The end of summer and the start of fall is a great time of year in the tech world. The spring phones are going on sale, and the fall lineup is just coming out. The whole tech world also travel's to the IFA trade show in Berlin, Germany for a view at the new winter lineup and everyone's latest and greatest. But for every new phone and smartwatch at IFA 2015, one fact is starting to come to light. That one fact is that as more and more amazing phones such as the OnePlus 2 and the Moto X (2015) Pure Edition flood the market at a lower price point there is less a market for the high-end offerings. Phones such as the Samsung Galaxy S6, LG G4 and HTC One M9 are all wonderful top flight phones that, unfortunately, cost a lot of money. They cost so much that the public is starting to pass over those phones for unlocked, cheaper and even Chinese phones that can be just as nice and cost much less. Charles Arthur, a freelance journalist formally with The Guardian has done the research. Mr. Arthur went back and tracked the profits of all the major Android players and Apple and found some disturbing new for high-end Android phone makers.

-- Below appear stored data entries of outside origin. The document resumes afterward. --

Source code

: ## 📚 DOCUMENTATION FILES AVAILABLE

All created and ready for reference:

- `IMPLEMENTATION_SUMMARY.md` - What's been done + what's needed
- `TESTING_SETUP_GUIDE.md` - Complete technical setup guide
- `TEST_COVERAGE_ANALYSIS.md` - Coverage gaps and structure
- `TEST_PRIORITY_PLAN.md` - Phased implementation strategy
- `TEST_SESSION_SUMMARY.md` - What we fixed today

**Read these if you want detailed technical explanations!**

First he found out that not one Android OEM sold more phones than they did in 2014. He also found that none made more operating profit than in 2014. The only companies making any profit other than Apple, which makes about $184 off each phone is LG and Samsung. Now before we throw a party for these two Charles Arthur found out that Samsung is only making $33 off each phone and LG a dismal $0.016. Charles Arthur had this to say about his findings; ""Premium" Android is getting torn apart, piranha-style. Cheaper phones from Chinese companies such as Xiaomi, Huawei, OnePlus, and Oppo are taking away their high-end Chinese business. Slowdowns in developing countries (notably south America) are killing sales there."
So even though the Samsung Galaxy Note 5 and Samsung Galaxy S6 Edge+ have the best screen. LG G4 the best camera and the HTC One M9 the best speakers, it seems Motorola, OnePlus, Huawei and Xiaomi have the best idea. Great mid-level and high-end phones at low prices with even cheaper low-end phones being made available in the developing world seems to the be the future of Android. It's time the big boys catch up.